T20 has transformed Cricket and not for the better

I’ve always loved the movies, with all their Tinseltown trickery, twists and thrilling plot developments.

Sometimes, as in “The Usual Suspects”, you can only clap your hands and acknowledge you didn’t see it coming.

In other cases, there’s a sense of “Is that it?” That was my feeling at the end of “Moon” by David Bowie’s son, Duncan Jones and “The Sixth Sense, which was so bleedin’ obvious.

Sport, though, is meant to be a tale of the unexpected. When two good teams lock horns, the outcome should be in doubt, because, well because, that is the way it should be.

But Twenty20 cricket has transformed all that. And, most assuredly, not for the better.

I’ve just watched a T20 contest between South Africa and England. If you missed it, well done! It was an object lesson in how to serve up botched batting, bumbled bowling and bloody awful fielding.

This event attracted over 19,000 spectators, which is more than the crowds who watched any day of the Test series between these sides. And yes, I’m a traditionalist. But I don’t think that prohibits me from voicing three short, sharp messages.

Firstly, who thinks these tussles are ruining cricket as we know it? The batting effort of both teams was a mixture of incompetence, ineptitude and innate lack of, dread word, discipline. Almost nobody dug in, eked out runs, or managed an innings in the old-fashioned way.

Secondly, and I dislike being critical of umpires, what happened to officials trusting their own judgment without having to rely on DRS? England collapsed in a heap to 134 for 8, and that should have been the end of it, but the umpires kept making mistakes. Mind you, so did the players.

This is in a climate where Mahendra Singh Dhoni has been accused of match-fixing. One where Asad Rauf has been banned for five years. One where …but you get the picture. As for Friday’s match, easy catches were spoiled on such a regular basis it beggared belief.

Not with the broadcasters, although that will eventually happen.

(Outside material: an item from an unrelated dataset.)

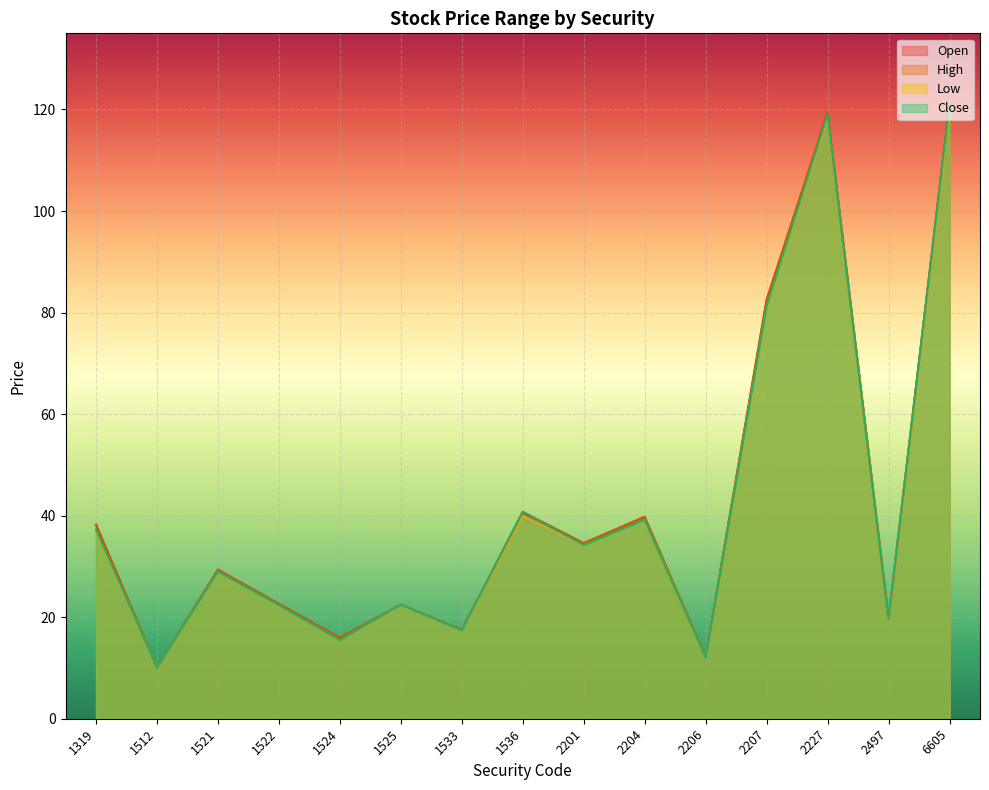

At 1533, list the series in order from smallest to largest.

Low, Close, Open, High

And then, a few years from now, cricketers, young guys with mouths to feed – and it’s still no excuse – will admit they got out first ball or fluffed a catch or bowled consecutive wides, not because they got it wrong, but on behalf of spot-fixers in Asia, America and the Australasian market. They will be full of contrition, packed with remorse. And what will it mean?

This brings me to my third point and I can express it very quickly. To wit, why doesn’t the ICC devise a register of the best T20 players and demand they all sign a legal document, insisting they and their buddies have no contact with bookmakers. And, if found guilty, they never play again.

I once asked the great Scottish athlete Liz McColgan, a world champion in 1991, who was conned by Chinese cheats the following year, how to deal with offenders.

She said simply: “They should be banned for life. End of story”.

I agree 100%.

Comments

  1. Luke Reynolds says

    I reckon the bowling has got worse in T20. So many bad balls delivered when the batsmen are on fire.
    For mine T20 cricket is important but must remain as an entree, not a main course to the cricket feast.